All relevant information was extracted and mapped, with extraction performed by the two main reviewers, followed by final data verification using the Bing AI tool^(13)^. As this is a descriptive review, any measures of effect were considered and used in the qualitative synthesis.
Reporting bias
To reduce the likelihood of reporting bias, a comprehensive search strategy was conducted through seven electronic databases, including a non-English language database (LILACS). Additionally, a search of grey literature was also conducted to check for the existence of studies meeting eligibility criteria but not yet published.
RESULTS
Selection of sources of evidence
The flow of studies through the scoping review process is presented in Figure 1. A total of 1.225 articles were retrieved from seven electronic databases. After removing duplicates, 1.012 references remained. Subsequently, 948 studies were excluded based on eligibility criteria. Four articles could not be located even after contacting the authors. A search of grey literature, reference lists, and an update of the databases on November 3, 2023, were also conducted, resulting in 69 studies for full-text reading. After the full-text review (second phase), 8 articles were excluded (see Appendix B). Based on the established inclusion criteria, 61 studies were identified as suitable for qualitative synthesis and results mapping.

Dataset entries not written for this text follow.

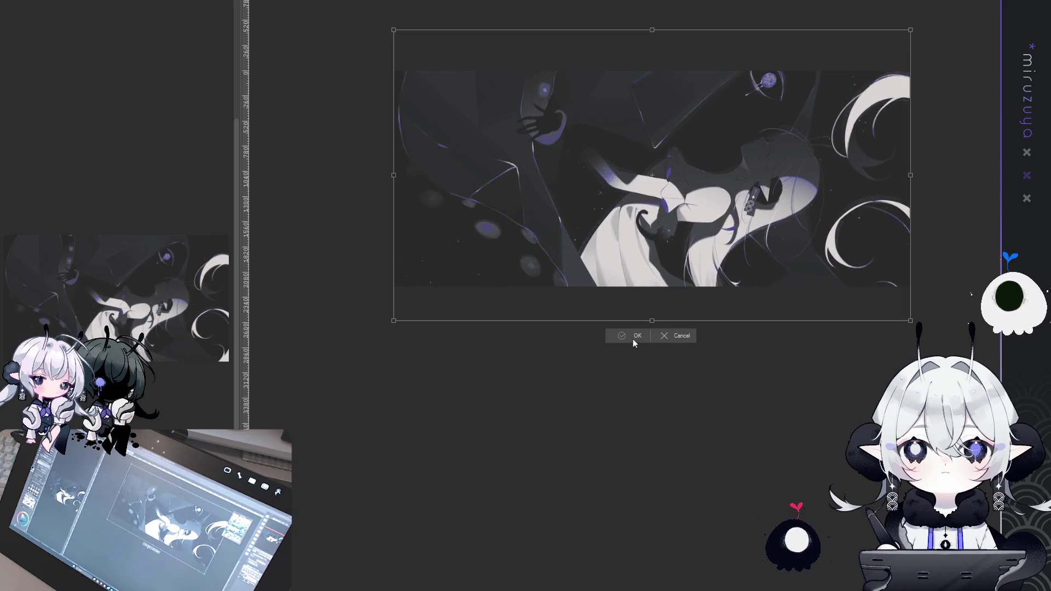
key("Return")
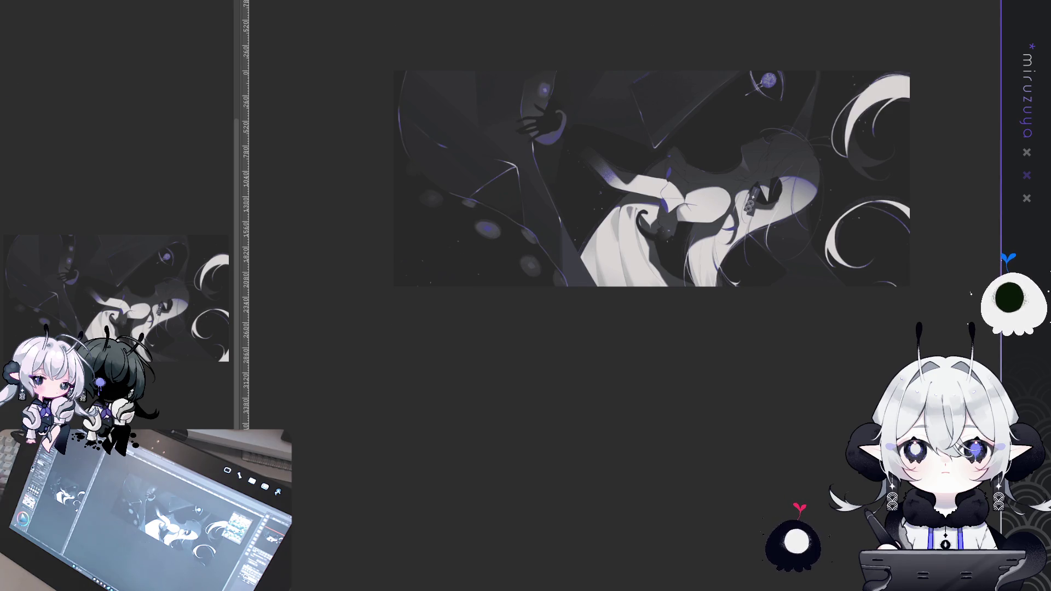
left_click_drag(802, 215, 806, 217)
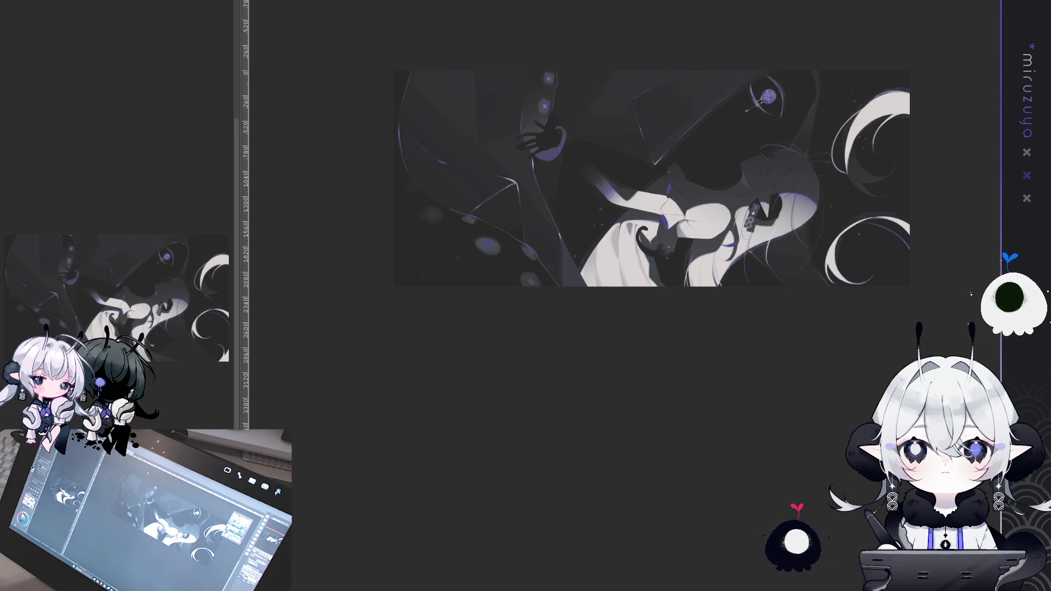
Step: Cycle through the open documents back to the elf girl sketch
key("ctrl+Tab")
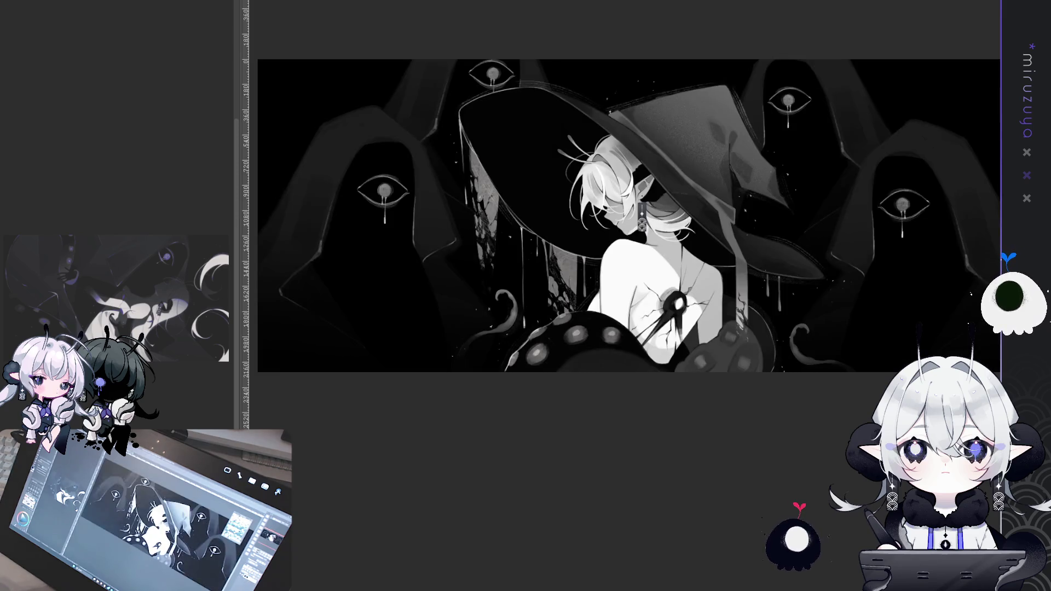
key("ctrl+Tab")
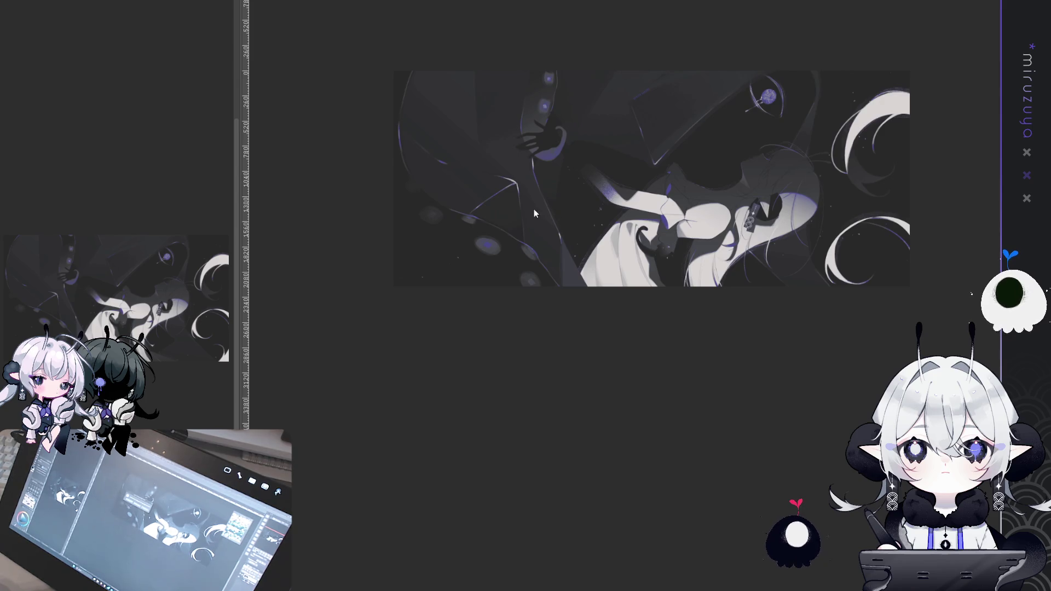
key("ctrl+Tab")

Literature search flowchart and selection criteria
Characteristics of sources of evidence
The included studies were published from 1999^(15)^ to 2023^(16-19)^. The sample sizes of the studies ranged from one^(18)^ to 3408^(16)^ participants, with ages ranging from ten months^(20)^ to 94^(21,22)^ years. Most studies utilized some form of clinical evaluation with imaging or sound examination as a comparator in the analyses or as an objective to enhance the examination for diagnosis. Videofluoroscopy swallowing study (VFSS) was utilized in studies^(16,23-28)^, with four of them concurrently using high-resolution manometry^(27,29-31)^, only two studies^(32,33)^ used fiberoptic endoscopic evaluation of swallowing (FEES), and 2 studies reported electromyography use^(3,17)^. Sound resources as an auxiliary method in evaluation were also used^(17,21,25,26,28,34-46)^. Only one study focusing on therapeutic biofeedback and without information on associated examination methodology was found^(47)^.
Regarding the underlying diseases present in the patients participating in the studies, there is a predominance of various neurological diseases, with stroke being the most cited in 12 studies^(16,18,21,22,27,32,36,40,46,48-51)^, neurodegenerative diseases like Parkinson's were present in 3 studies^(22,24,27)^, and two studies mentioned esophageal alterations^(42,52)^. Many studies did not report the population's pathology or had no applicability due to the research methodology. The algorithms used varied within the classification of Machine Learning^(2,3,16,20,25-28,30,32,35,37,39,40,42,44,45,48-50,53-62)^, Deep Learning^(17-19,21-24,29,31,33,34,36,38,41,43,46,51,52,57,63-75)^, and Computer Vision^(15,47)^ (Figure 2). Several studies have reported high accuracy in using AI and machine learning techniques for dysphagia assessment. For instance, deep learning models like U-Net and CNNs have achieved performance metrics such as F1 scores exceeding 0.9 and accuracy rates of 97.8%, indicating their robustness in detecting swallowing events and anatomical structures. Other methods, including support vector machines (SVM) and Mask-RCNN, have demonstrated high accuracy in classifying swallowing events, with metrics like sensitivity and specificity reaching over 90%. These findings emphasize the potential of AI-driven tools in improving diagnostic accuracy for dysphagia^(51,68,69,75)^.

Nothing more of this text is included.